第3話 喉元過ぎれば七十五日

「近江はゲーム上手い」


 電気を消して布団に入った頃、ふいに湊がそんなことを口にした。


 狭苦しいこの布団の中では、吐息すら聞き逃すことができない。仰向けのまま、すぐ隣に感じる気配に答える。


「そんなことないよ」

「今日始めて今日オンラインで勝てるのは、間違いなく才能。誇っていい」

「湊が横で教えてくれたからじゃん? オペレーターってのも大事だよ」

「それも、あるかも」


 謙遜や遠慮というものは、年月の経過と共に錆び落ちてしまっていた。とはいえ、意図的にお世辞や、賛美を与えているわけではない。


 もちろん、小学校のいつだったかは互いに意識をして、どこかライバル視していたような時期もあった。プライドという凝り固まったものが形成されて、自分の方が上だと信じて疑わなくなると相手を褒めることすら難しくなる。


 その頃と比べると、どちらも角が取れたかのように丸くなった気がする。多分、どこかで私か湊が勇気を出したのだろう。言葉にしてしまえばなんだこんな簡単なことだったのかと安堵して、柔らかい笑顔に繋がっていく。

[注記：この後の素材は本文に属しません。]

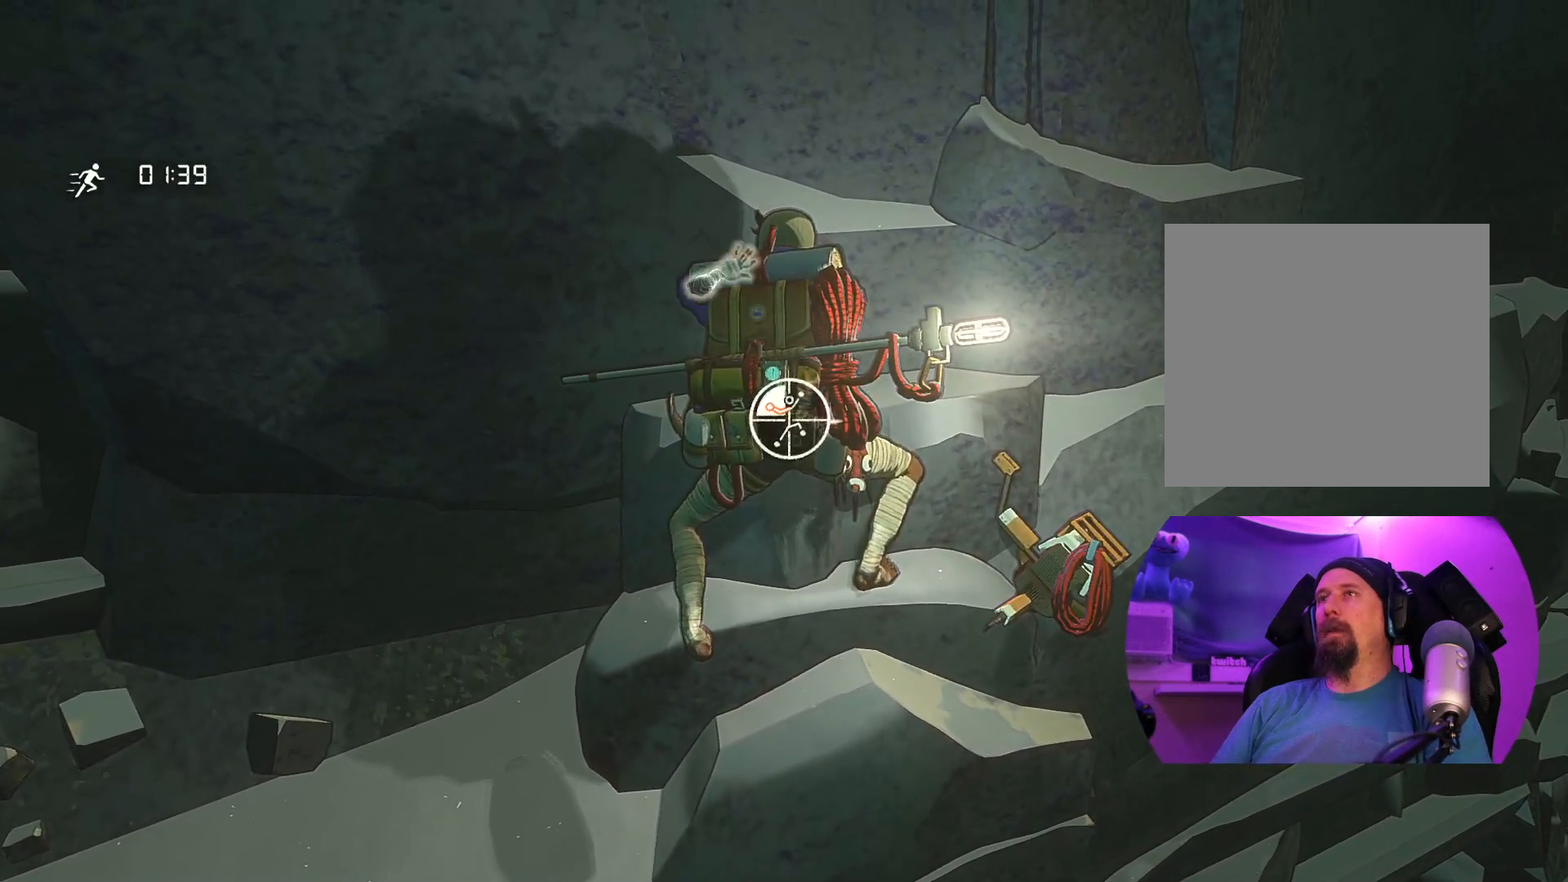
{"buttons": [], "left_stick": "up-right", "right_stick": "center", "events": [[133, "left_stick", "up"], [183, "R1", "up"], [400, "left_stick", "up-right"]]}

 私は今の距離感を気に入っている。変わらないものなんてないし、変わっていくものを止めることはできないだろうけど、向かう方角くらいは決められる。


 道を踏み外さなければ、ずっとこのまま平行線を辿れるはずだ。


「それに、好きなことをずっと好きでいられるほうが才能だって私は思うけどね」

「近江」


 ただ、今のは少しばかり、嫌味たらしくなってしまったかもしれない。湊は、こちらの話を遮るかのように私の名前を呼んだ。


「あっつい」


 湊がもぞもぞと動く。


「近江、体温高い」

「えー、湊が冷たいんでしょ」


 湊の足先が私のふくらはぎに触れる。やはり冷たい。風呂に入ったあとだというのに、近江の体には冷却機能でも付いているのだろうか。頭に血が上らなそうで便利だな。


「ちょっと、ペタペタくっつけてこないでよ」


 布団の中で、足が何度も混じり合う。最初はじゃれ合うように触れ合うが、だんだんと押しつけ合うようになり、あうあうと、合ってばかりの私たちは次第に声をあげはじめる。

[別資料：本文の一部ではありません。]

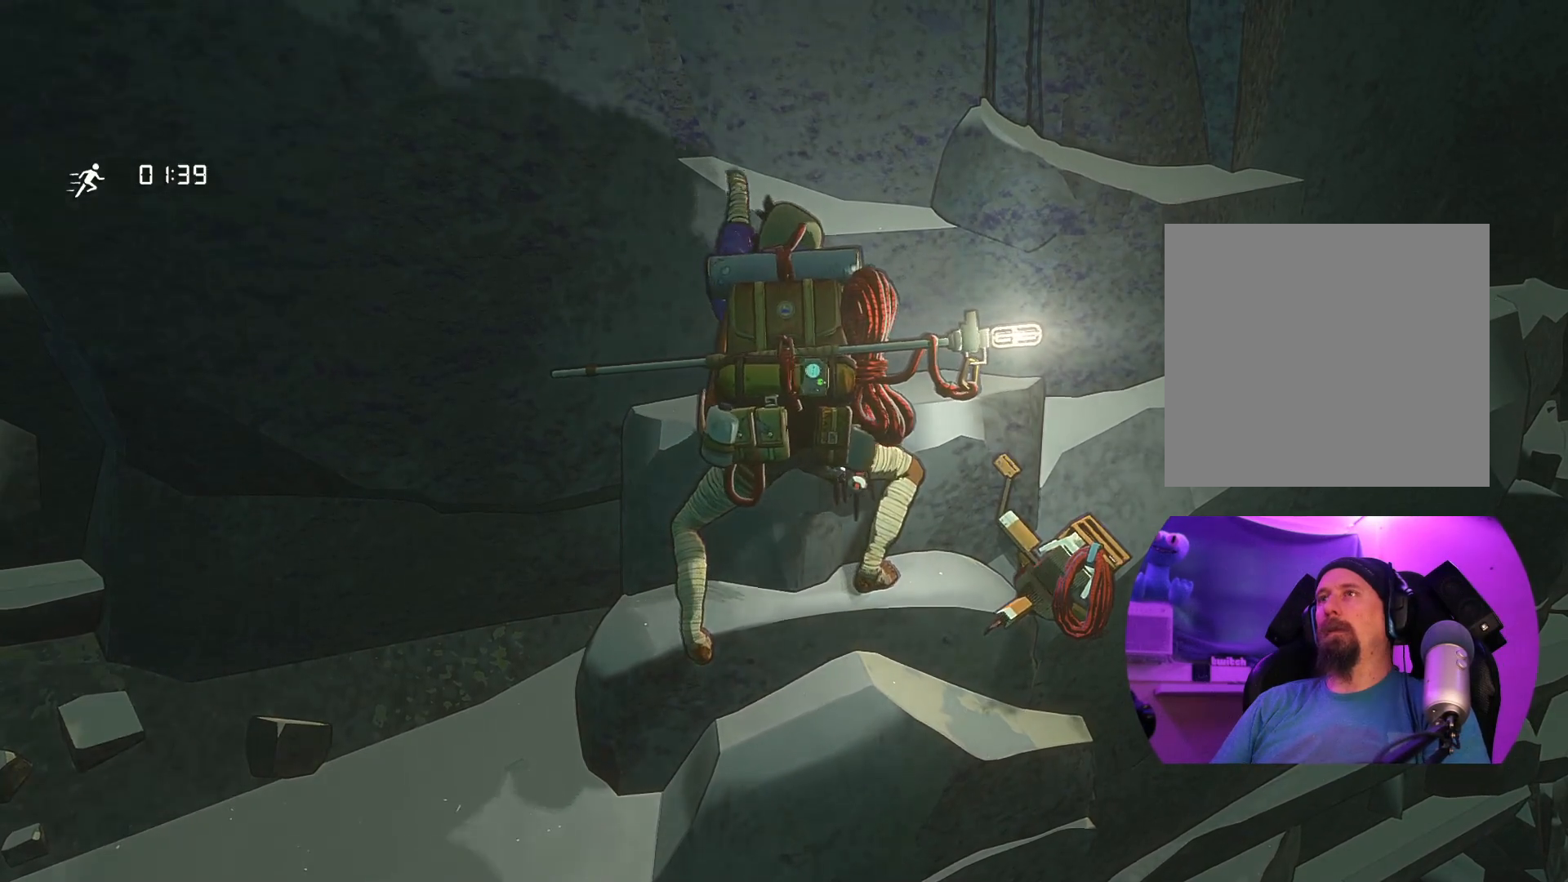
{"buttons": [], "left_stick": "up-right", "right_stick": "center", "events": []}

 私が逃げるように背中を向けると、丸っこい感触が、そのままのしかかってくるのを感じる。湊の頭だ。


「豊ちゃんに今日聞かれた」

「何を? おすすめのゲーム?」

「そんなわけない。そもそも豊ちゃんができるゲームなんて、トランプくらい」

「前にファミコンのカセットだけ持って『どうやって遊ぶの?』とか言ってたくらいだしね」

「あれは驚いた。豊ちゃん、いいギャグセンス」

「あれはギャグじゃないと思うけどね」


 機械や電子記号に囲まれてきた私にとって、機械音痴の人間がどうやってできあがるのか不思議で仕方がない。一度豊ちゃんの一日をドキュメンタリー感覚で追いかけてみたいところではあるが、豊ちゃんは何故か家を教えてはくれないので普段見ている豊ちゃんの姿しかカメラに収めることはできないだろう。


「そうじゃなくて、付き合ってるのかって」

「ああ、その話か。滅殺隊の仲間がどうとかって答えたんだって?」

「どうして知ってるの?」

「豊ちゃんが言ってた」

「そう」

「うん」


 もしかしたら、話の一番盛り上がる箇所を先に言ってしまったかもしれない。話の腰を折られた湊は、どういう表情をしているのだろうか。ここからじゃ見えない。


「付き合ってないよね?」

「は」


 なんだその質問。


「言われたから。え?」

「え、なに」


 妙な空気が部屋の中を流れていく。


「ウワサでしょ? 後輩がどうのこうのって」

「うん。一年生が、私たちを見て」

「押し車してるとこ見られたんだって。そのくらい友達ならやるけどなぁ」

「あれは押し車じゃない。インメルマンターン」

「あ、そうだった」


 階段の踊り場で私が湊の足を持ち上げて奇怪な行動を取っているのを見て、どうして付き合ってるのかと思うのか。一年生が見ていたのは、行動だけではないのか。行動が全てだろう。目に見えたものが全てじゃないのか。すでに一年生を終えてしまった私には、わからない。 


「いつか成功させる」


 そもそもインメルマンターンってなんだ。私の疑問は、おそらく無数に積まれたゲームの中にあるのだろう。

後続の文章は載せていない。